In light of Synthetix, a platform that enables the creation of on-chain synthetic assets that track the value of assets in the real world, we saw a failure of a centralized point of data. This lead to invalid trades that resulted in over $1 billion in profit in just less than an hour. We need to understand that oracles and sources of data are the absolute foundation of any technological application.
How can data be trusted in a decentralized manner?
Decentralized oracles are essential to the ecosystem as they are, by design, autonomous and trusted solution by incentivizing anyone and everyone to vote on behalf of data providers to earn data query fees. This mitigates the central point of failure issue within other oracle solutions as applications or users must choose their data provider.
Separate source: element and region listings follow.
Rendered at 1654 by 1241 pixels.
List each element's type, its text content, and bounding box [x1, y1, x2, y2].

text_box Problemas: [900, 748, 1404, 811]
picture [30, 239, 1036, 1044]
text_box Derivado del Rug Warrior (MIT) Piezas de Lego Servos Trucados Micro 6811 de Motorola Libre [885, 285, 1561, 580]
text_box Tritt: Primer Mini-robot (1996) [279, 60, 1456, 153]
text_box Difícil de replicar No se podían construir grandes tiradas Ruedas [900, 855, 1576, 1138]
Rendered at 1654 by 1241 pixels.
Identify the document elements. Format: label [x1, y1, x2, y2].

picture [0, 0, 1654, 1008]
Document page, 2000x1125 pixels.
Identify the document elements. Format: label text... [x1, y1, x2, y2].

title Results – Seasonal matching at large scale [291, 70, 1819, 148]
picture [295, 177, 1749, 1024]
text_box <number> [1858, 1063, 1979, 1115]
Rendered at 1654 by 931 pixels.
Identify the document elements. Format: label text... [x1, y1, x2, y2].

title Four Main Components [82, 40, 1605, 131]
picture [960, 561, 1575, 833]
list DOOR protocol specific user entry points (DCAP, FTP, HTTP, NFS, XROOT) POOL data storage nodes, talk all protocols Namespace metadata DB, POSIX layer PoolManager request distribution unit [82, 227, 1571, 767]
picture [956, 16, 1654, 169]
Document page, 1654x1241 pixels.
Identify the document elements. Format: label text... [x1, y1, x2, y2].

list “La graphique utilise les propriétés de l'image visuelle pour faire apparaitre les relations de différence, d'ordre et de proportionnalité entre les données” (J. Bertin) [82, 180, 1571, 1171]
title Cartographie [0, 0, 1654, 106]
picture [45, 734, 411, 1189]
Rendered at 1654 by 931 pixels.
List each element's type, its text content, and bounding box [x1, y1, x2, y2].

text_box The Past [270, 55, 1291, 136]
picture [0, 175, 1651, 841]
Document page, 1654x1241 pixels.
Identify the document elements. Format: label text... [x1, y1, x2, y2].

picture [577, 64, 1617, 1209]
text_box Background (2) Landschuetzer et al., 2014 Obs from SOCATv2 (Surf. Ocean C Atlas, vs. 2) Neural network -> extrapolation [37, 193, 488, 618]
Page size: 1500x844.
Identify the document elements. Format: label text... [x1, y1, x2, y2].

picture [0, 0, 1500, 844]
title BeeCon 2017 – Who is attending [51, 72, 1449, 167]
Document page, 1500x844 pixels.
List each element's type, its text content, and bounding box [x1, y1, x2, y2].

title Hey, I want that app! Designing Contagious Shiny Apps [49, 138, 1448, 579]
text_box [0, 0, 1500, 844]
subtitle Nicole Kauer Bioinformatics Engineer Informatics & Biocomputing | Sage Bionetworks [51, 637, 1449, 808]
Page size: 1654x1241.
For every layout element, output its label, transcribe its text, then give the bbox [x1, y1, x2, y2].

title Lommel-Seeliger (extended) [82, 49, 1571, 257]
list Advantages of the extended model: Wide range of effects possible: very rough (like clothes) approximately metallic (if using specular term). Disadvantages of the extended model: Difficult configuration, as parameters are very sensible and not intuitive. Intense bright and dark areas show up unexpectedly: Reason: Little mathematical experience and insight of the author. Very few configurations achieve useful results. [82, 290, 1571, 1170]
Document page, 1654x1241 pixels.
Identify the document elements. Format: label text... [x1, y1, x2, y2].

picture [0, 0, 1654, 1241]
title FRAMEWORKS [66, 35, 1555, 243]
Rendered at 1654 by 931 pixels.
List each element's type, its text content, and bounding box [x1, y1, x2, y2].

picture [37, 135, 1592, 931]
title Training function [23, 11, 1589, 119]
Smart contracts can retrieve off-chain data through centralized or decentralized oracles.
The centralized option involves calling a random function from ‘trusted’ online sources. Although the fastest and cheapest method to feed data, users must place absolute trust that this data source will perpetually feed accurate data creating a single point of failure.
Decentralized oracles are a preferred option that aggregates multiple data sources to reduce the chance of collusion. Each data provider has its reputation and economic incentive to provide accurate data to the blockchain. Although there are differences in oracle design, some projects that facilitate this type of oracle include Band Protocol, Chainlink, and MakerDAO oracle.
Data is the lifeblood of the DeFi ecosystem
If there’s one takeaway from this piece, it’s that data is a critical component for any technology but it is especially vital for smart contracts.
With exponentially growing DeFi ecosystems and enterprise adoptions, data oracles will only become of greater importance whereby startups that supply reliable data with guaranteed accuracy such as Band Protocol and Chainlink will play a pivotal role in the next generation of smart contracts and reconstruction of the financial system we know today.